Enabling WPA3

WPA2 has been the standard home Wi-Fi encryption protocol since 2004. It is not broken in the sense of being trivially bypassed, but it has a known weakness: a four-way handshake that can be captured from the air and then attacked offline. Given a captured handshake and a weak passphrase, the password can be recovered without any ongoing access to the network.

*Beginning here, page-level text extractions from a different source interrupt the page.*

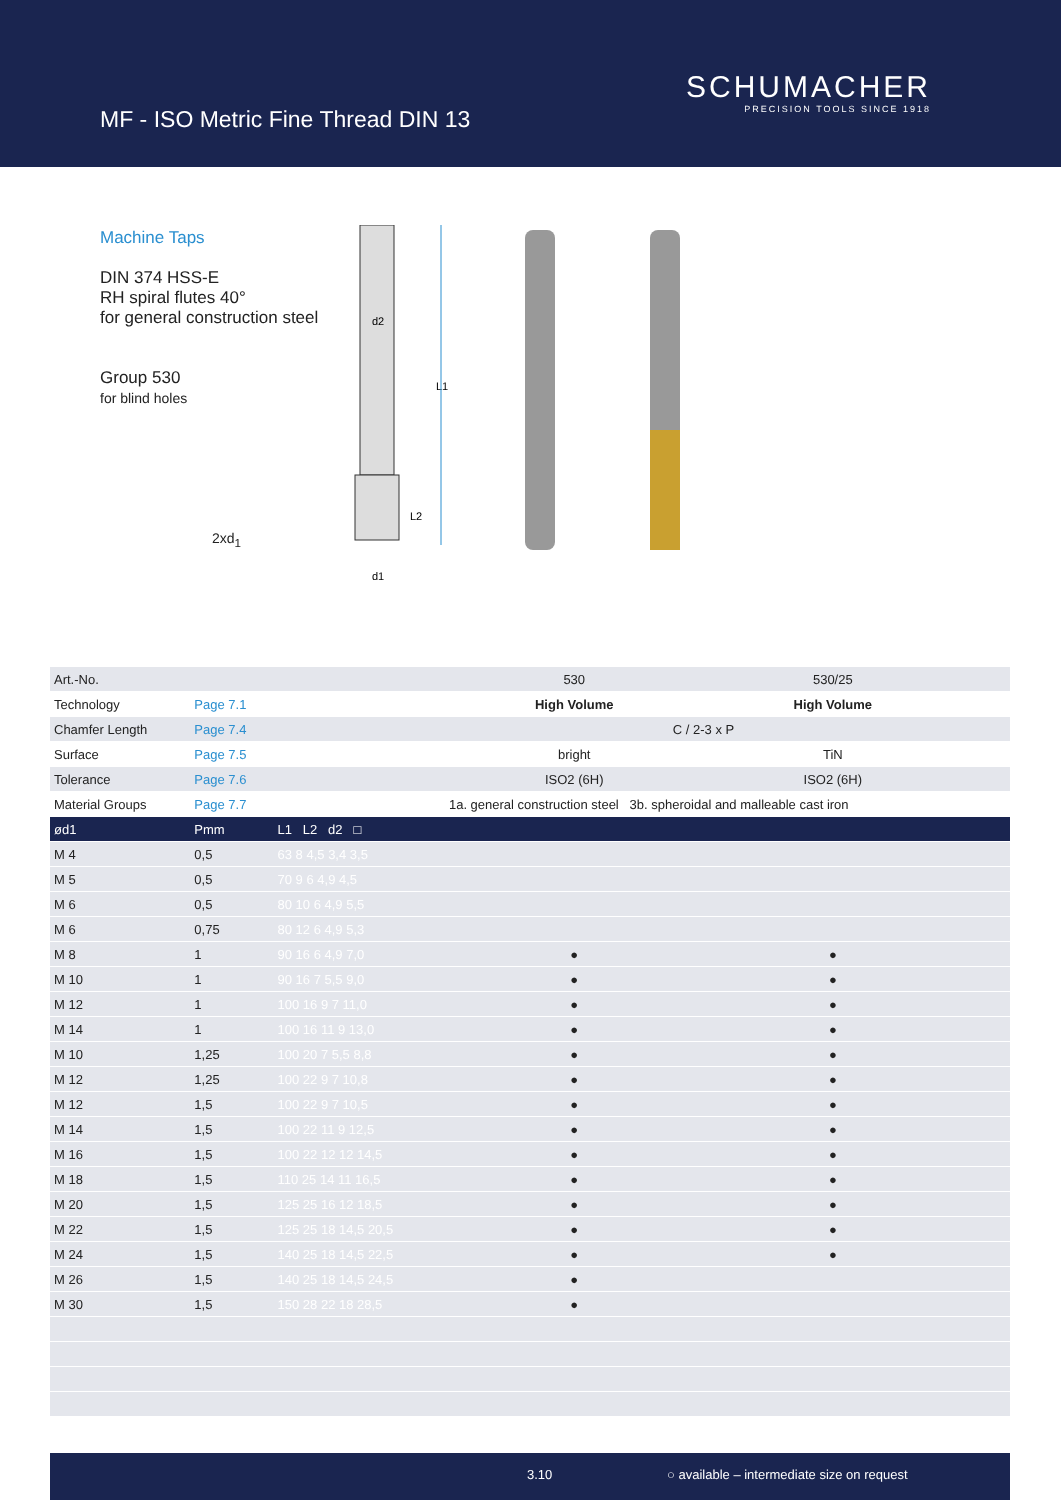MF - ISO Metric Fine Thread DIN 13
SCHUMACHER
PRECISION TOOLS SINCE 1918
Machine Taps
DIN 374 HSS-E
RH spiral flutes 40°
for general construction steel
Group 530
for blind holes
2xd<sub>1</sub>
d2
L1
L2
d1
| Art.-No. | | | 530 | 530/25 | | |
| Technology | Page 7.1 | | High Volume | High Volume | | |
| Chamfer Length | Page 7.4 | | C / 2-3 x P | | | |
| Surface | Page 7.5 | | bright | TiN | | |
| Tolerance | Page 7.6 | | ISO2 (6H) | ISO2 (6H) | | |
| Material Groups | Page 7.7 | | 1a. general construction steel 3b. spheroidal and malleable cast iron | | | |
| ød1 | Pmm | L1 L2 d2 □ | | | | |
| M 4 | 0,5 | 63 8 4,5 3,4 3,5 | | | | |
| M 5 | 0,5 | 70 9 6 4,9 4,5 | | | | |
| M 6 | 0,5 | 80 10 6 4,9 5,5 | | | | |
| M 6 | 0,75 | 80 12 6 4,9 5,3 | | | | |
| M 8 | 1 | 90 16 6 4,9 7,0 | ● | ● | | |
| M 10 | 1 | 90 16 7 5,5 9,0 | ● | ● | | |
| M 12 | 1 | 100 16 9 7 11,0 | ● | ● | | |
| M 14 | 1 | 100 16 11 9 13,0 | ● | ● | | |
| M 10 | 1,25 | 100 20 7 5,5 8,8 | ● | ● | | |
| M 12 | 1,25 | 100 22 9 7 10,8 | ● | ● | | |
| M 12 | 1,5 | 100 22 9 7 10,5 | ● | ● | | |
| M 14 | 1,5 | 100 22 11 9 12,5 | ● | ● | | |
| M 16 | 1,5 | 100 22 12 12 14,5 | ● | ● | | |
| M 18 | 1,5 | 110 25 14 11 16,5 | ● | ● | | |
| M 20 | 1,5 | 125 25 16 12 18,5 | ● | ● | | |
| M 22 | 1,5 | 125 25 18 14,5 20,5 | ● | ● | | |
| M 24 | 1,5 | 140 25 18 14,5 22,5 | ● | ● | | |
| M 26 | 1,5 | 140 25 18 14,5 24,5 | ● | | | |
| M 30 | 1,5 | 150 28 22 18 28,5 | ● | | | |
3.10 ○ available – intermediate size on request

WPA3 addresses this with a different key exchange (Simultaneous Authentication of Equals) that does not expose the equivalent of a captured handshake to offline dictionary attacks. Each session uses a unique key, so capturing traffic does not help an attacker who was not present for the authentication. The practical difference is that a strong WPA2 password is sufficient against most attackers; WPA3 maintains that property even against a future attacker who recorded your handshake years ago.

Enabling it

  1. Access router settings through the admin interface (usually 192.168.1.1 or 192.168.0.1 in a browser, or through the router manufacturer’s app).

  2. Find Wireless Security, Wireless Settings, or similar, depending on the manufacturer.

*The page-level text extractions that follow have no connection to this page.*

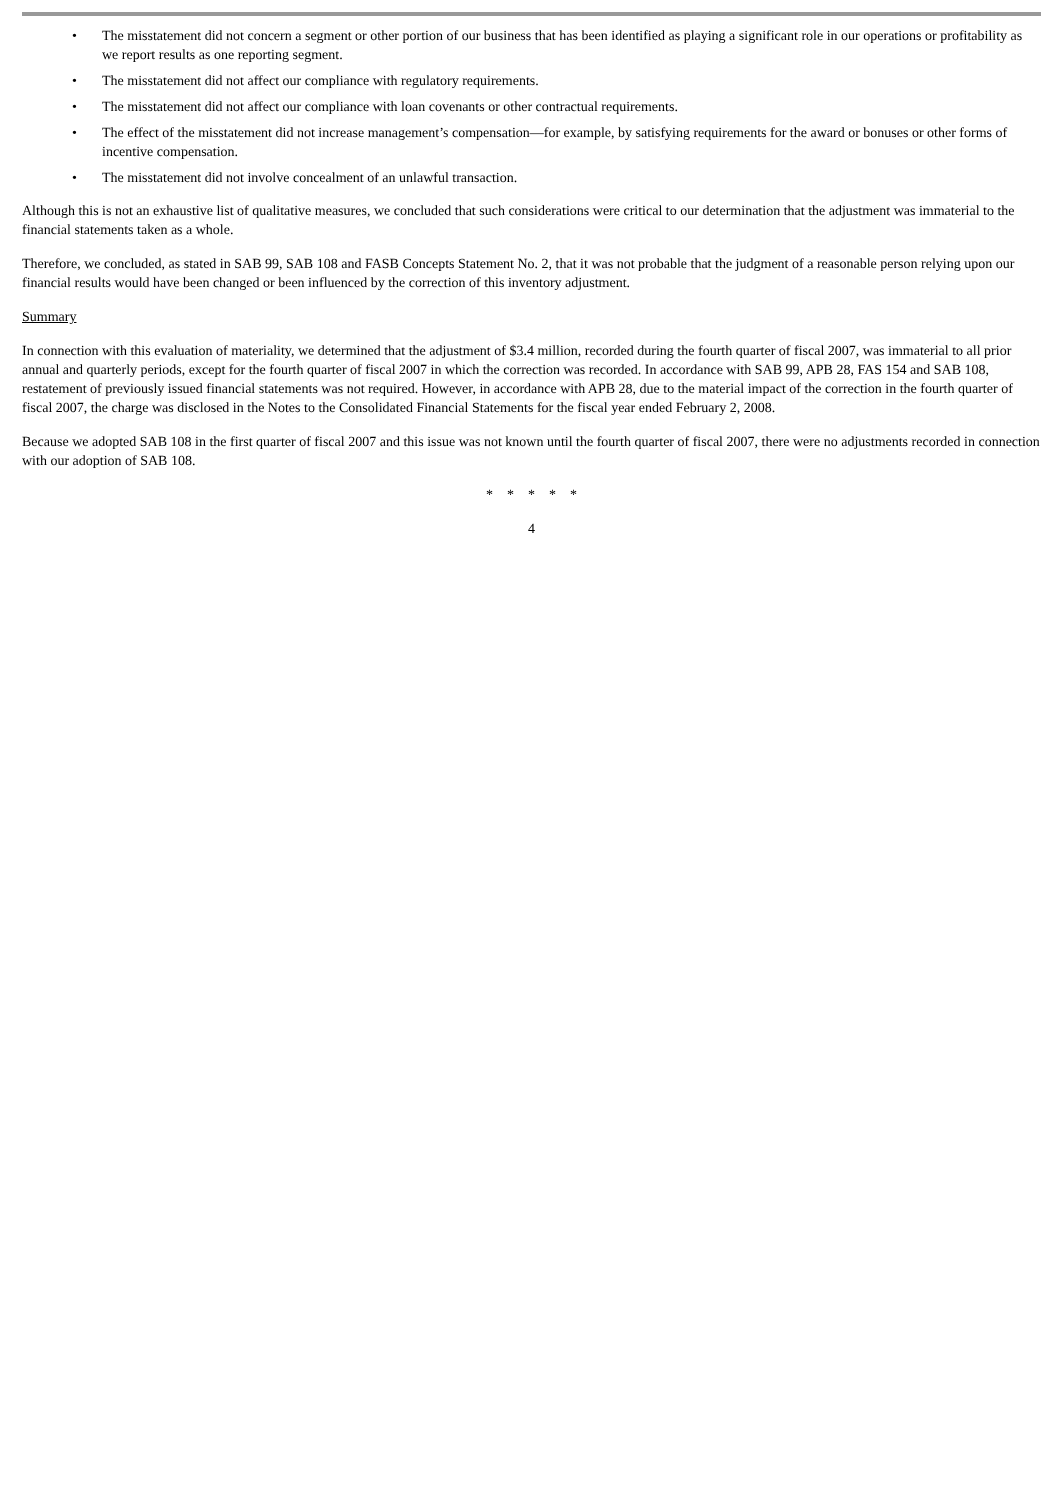• The misstatement did not concern a segment or other portion of our business that has been identified as playing a significant role in our operations or profitability as we report results as one reporting segment.
• The misstatement did not affect our compliance with regulatory requirements.
• The misstatement did not affect our compliance with loan covenants or other contractual requirements.
• The effect of the misstatement did not increase management’s compensation—for example, by satisfying requirements for the award or bonuses or other forms of incentive compensation.
• The misstatement did not involve concealment of an unlawful transaction.
Although this is not an exhaustive list of qualitative measures, we concluded that such considerations were critical to our determination that the adjustment was immaterial to the financial statements taken as a whole.
Therefore, we concluded, as stated in SAB 99, SAB 108 and FASB Concepts Statement No. 2, that it was not probable that the judgment of a reasonable person relying upon our financial results would have been changed or been influenced by the correction of this inventory adjustment.
Summary
In connection with this evaluation of materiality, we determined that the adjustment of $3.4 million, recorded during the fourth quarter of fiscal 2007, was immaterial to all prior annual and quarterly periods, except for the fourth quarter of fiscal 2007 in which the correction was recorded. In accordance with SAB 99, APB 28, FAS 154 and SAB 108, restatement of previously issued financial statements was not required. However, in accordance with APB 28, due to the material impact of the correction in the fourth quarter of fiscal 2007, the charge was disclosed in the Notes to the Consolidated Financial Statements for the fiscal year ended February 2, 2008.
Because we adopted SAB 108 in the first quarter of fiscal 2007 and this issue was not known until the fourth quarter of fiscal 2007, there were no adjustments recorded in connection with our adoption of SAB 108.
* * * * *
4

  3. Select WPA3-Personal.

If WPA3-Personal is not available, WPA2/WPA3 Mixed Mode is the next choice: devices that support WPA3 use it, while older devices fall back to WPA2. This is the practical setting for most households with a mix of device ages.

Avoid WEP and TKIP entirely. Both have documented attack tooling and offer little real protection.

If the router does not support WPA3

Routers released before 2019 often do not support WPA3. If the option is absent, a strong and unique WPA2 passphrase (20 or more random characters, not a phrase or word) is the effective mitigation. A router old enough to predate WPA3 is also likely to be past its firmware update lifespan, which is a separate reason to consider replacing it.